EXCERPTED TEXT:
◆ ◆ ◆ ◆

There was no set menu. Whatever Pearl decided to make that day was what was on offer and Pearl or her daughter Betty Mae Wright (her only child) would recite the day’s offerings.

“Loved how she sang the menu to you,” Dianne Leslie-Mason shared in a Facebook post. 

“Sallie hollered the menu,” Brenda Flynn countered. “But her voice was sing-song.” 

Gayle Drake recalls that Pearl would start with, “I’s got some…” , before listing the items. “Then the finale… Do you want cornbread or a biscuit?”

Ready to eat? Those words were music to my ears,” SueAnn Forman recalls Pearl beckoning. “Makes me hungry just thinking about it.”

The particular “notes” of that music involved some combination of her famous fried chicken, “finger-lickin’ good” ribs, smothered pork chops, beef stew, meatloaf, and a variety of vegetables including collard greens, candied yams and black-eyed peas. 

For one price, diners could choose one meat, three vegetables, a drink and either cornbread or a biscuit. The price of a lunch plate in 1997 was $5 if you ate in. A take-out order was a quarter more.  

  “I use the same size plate as I did 52 years ago when I started and I charged 75 cents for a plate then,” she told the Ocala Star-Banner (OSB) at the time.

◆ ◆ ◆ ◆

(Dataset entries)
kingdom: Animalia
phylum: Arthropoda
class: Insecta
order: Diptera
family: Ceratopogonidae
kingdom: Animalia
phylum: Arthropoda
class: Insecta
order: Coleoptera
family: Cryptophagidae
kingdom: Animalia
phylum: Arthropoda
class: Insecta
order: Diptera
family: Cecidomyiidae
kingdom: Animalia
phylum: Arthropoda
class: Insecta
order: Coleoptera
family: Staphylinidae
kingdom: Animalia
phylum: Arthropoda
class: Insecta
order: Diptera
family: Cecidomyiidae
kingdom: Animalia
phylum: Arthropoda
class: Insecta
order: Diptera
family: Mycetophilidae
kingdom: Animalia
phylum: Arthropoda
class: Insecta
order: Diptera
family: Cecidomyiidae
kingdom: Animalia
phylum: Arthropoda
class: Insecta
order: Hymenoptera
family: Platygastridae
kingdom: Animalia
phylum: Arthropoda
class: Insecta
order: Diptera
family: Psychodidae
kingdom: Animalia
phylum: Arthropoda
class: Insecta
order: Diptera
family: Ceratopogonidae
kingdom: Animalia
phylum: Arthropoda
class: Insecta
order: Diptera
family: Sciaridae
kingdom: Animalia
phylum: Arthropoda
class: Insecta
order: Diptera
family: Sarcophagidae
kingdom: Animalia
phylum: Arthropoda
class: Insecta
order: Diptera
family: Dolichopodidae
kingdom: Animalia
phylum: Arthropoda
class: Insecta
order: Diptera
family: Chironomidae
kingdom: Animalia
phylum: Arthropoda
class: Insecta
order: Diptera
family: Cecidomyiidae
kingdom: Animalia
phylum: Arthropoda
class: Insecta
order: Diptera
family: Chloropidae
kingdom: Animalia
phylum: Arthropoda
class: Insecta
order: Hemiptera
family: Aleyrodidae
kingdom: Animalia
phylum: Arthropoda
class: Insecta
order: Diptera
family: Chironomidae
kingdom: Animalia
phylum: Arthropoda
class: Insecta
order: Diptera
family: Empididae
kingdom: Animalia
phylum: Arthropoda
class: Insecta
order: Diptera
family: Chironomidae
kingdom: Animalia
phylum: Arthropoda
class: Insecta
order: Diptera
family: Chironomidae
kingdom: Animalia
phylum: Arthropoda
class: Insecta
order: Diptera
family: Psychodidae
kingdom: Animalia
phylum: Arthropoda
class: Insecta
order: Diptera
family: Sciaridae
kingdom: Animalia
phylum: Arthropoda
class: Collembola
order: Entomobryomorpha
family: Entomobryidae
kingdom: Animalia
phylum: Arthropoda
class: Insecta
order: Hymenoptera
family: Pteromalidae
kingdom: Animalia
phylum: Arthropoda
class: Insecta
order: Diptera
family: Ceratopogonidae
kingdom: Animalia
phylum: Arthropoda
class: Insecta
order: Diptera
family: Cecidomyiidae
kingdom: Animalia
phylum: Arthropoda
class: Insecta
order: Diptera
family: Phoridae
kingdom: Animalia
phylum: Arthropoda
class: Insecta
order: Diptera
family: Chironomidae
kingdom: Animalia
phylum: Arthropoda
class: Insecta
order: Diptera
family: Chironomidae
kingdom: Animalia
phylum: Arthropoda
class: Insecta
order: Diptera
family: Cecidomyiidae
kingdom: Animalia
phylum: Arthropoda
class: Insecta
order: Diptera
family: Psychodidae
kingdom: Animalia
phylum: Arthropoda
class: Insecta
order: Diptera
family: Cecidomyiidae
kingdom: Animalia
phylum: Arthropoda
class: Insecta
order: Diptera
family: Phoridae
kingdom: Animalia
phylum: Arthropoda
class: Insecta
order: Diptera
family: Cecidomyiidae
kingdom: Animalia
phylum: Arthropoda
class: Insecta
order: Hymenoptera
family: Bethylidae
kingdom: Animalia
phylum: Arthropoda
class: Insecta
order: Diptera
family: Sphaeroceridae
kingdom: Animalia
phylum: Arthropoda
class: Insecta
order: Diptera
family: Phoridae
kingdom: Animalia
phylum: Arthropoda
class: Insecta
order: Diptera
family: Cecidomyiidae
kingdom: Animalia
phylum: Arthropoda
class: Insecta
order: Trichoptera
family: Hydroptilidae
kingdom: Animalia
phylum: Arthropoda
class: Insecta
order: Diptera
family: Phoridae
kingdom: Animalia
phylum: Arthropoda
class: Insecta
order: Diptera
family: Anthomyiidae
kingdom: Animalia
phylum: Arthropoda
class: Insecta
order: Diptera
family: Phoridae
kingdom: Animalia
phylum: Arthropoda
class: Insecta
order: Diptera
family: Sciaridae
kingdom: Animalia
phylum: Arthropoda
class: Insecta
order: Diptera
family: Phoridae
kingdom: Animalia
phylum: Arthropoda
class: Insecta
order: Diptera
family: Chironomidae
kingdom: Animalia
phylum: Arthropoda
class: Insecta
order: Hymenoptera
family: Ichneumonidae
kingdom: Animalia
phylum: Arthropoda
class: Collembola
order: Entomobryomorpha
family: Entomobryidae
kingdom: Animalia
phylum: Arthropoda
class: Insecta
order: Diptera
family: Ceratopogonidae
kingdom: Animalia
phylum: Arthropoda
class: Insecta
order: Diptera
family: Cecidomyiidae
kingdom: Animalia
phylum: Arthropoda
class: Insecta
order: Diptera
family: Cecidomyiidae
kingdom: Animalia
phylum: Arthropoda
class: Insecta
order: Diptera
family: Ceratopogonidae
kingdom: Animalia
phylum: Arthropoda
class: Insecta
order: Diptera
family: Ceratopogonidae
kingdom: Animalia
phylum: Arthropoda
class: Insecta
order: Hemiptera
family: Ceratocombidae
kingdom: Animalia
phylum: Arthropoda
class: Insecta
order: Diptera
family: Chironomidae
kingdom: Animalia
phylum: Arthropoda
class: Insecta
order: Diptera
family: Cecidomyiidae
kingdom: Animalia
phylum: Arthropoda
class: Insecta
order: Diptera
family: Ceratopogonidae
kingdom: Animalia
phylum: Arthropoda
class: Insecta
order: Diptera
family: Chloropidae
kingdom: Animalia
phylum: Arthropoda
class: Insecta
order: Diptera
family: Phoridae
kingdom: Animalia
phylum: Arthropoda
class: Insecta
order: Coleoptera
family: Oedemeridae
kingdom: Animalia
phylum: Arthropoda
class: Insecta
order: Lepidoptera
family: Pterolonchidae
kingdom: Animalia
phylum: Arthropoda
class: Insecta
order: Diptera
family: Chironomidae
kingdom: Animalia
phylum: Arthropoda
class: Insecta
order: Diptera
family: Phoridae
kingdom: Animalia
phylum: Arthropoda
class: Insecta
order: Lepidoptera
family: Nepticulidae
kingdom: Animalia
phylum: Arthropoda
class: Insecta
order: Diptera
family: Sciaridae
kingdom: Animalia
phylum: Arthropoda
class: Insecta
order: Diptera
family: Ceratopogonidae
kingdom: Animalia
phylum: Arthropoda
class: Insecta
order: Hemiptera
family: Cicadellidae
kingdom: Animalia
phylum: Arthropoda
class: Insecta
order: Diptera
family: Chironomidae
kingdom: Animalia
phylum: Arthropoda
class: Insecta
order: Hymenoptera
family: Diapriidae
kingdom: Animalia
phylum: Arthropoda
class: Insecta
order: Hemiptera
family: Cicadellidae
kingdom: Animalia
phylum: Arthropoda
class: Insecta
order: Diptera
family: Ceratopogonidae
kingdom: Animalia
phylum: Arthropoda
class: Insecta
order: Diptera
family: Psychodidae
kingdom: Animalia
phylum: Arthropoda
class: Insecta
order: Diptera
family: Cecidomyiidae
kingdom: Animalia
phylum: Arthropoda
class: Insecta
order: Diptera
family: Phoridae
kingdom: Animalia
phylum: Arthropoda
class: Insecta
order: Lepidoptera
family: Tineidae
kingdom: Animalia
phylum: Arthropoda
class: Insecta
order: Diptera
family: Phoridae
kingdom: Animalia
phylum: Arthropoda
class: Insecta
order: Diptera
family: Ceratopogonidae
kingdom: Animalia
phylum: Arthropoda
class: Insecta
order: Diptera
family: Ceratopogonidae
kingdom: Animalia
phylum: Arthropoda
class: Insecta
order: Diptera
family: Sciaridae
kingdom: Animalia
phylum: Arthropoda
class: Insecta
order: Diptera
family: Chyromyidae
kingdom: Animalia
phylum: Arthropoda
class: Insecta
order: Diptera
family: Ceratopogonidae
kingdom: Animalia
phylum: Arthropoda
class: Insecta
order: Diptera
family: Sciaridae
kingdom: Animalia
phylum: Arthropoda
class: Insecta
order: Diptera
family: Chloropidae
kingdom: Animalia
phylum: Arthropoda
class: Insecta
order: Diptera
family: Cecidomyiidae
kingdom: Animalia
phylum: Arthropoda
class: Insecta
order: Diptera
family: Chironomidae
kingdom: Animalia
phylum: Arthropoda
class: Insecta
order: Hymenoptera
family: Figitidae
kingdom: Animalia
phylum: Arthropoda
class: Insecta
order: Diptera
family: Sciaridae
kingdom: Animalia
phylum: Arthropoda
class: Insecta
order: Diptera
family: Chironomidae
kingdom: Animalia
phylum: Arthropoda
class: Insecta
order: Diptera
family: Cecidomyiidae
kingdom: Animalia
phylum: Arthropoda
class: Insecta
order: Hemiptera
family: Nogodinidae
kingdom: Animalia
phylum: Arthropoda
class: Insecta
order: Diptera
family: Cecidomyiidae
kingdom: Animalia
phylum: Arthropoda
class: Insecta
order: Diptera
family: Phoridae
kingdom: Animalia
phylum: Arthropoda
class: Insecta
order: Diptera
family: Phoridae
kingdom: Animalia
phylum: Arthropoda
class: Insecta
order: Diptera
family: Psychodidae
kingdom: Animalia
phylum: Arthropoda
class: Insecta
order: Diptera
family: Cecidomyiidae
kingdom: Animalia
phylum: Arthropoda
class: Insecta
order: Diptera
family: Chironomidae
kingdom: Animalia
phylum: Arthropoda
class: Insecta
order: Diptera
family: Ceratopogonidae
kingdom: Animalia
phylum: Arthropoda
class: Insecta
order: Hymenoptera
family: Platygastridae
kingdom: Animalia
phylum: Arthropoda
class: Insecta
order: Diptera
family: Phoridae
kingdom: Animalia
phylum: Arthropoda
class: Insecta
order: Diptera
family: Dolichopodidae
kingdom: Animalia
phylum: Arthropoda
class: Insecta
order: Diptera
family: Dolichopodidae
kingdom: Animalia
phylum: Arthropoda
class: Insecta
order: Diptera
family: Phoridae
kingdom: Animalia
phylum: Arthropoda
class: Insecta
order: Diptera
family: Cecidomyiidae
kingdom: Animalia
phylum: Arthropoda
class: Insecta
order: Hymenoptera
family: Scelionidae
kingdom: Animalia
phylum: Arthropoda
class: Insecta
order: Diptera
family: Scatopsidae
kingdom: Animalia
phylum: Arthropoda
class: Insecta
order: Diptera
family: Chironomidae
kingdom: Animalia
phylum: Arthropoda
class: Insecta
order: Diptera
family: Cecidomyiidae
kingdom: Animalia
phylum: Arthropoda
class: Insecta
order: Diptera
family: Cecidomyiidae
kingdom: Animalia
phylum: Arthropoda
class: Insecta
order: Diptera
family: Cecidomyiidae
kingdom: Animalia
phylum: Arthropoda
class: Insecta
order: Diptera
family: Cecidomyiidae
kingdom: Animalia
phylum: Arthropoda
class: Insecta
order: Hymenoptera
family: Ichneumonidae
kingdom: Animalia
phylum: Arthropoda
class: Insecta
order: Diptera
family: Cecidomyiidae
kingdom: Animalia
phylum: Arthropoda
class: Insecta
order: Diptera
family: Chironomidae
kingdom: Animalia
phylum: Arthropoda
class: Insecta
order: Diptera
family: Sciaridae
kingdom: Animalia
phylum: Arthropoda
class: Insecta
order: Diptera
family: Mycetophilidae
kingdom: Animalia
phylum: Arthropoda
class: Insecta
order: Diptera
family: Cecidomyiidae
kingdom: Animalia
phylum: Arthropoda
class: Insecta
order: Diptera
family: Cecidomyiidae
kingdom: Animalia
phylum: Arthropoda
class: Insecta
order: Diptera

◆ ◆ ◆ ◆

WRITTEN REQUEST: Copy word for word the part of the text about Pearl's menu, starting at "For one price, diners" and ending at "a quarter more.".

EXERCISE SOLUTION:
For one price, diners could choose one meat, three vegetables, a drink and either cornbread or a biscuit. The price of a lunch plate in 1997 was $5 if you ate in. A take-out order was a quarter more.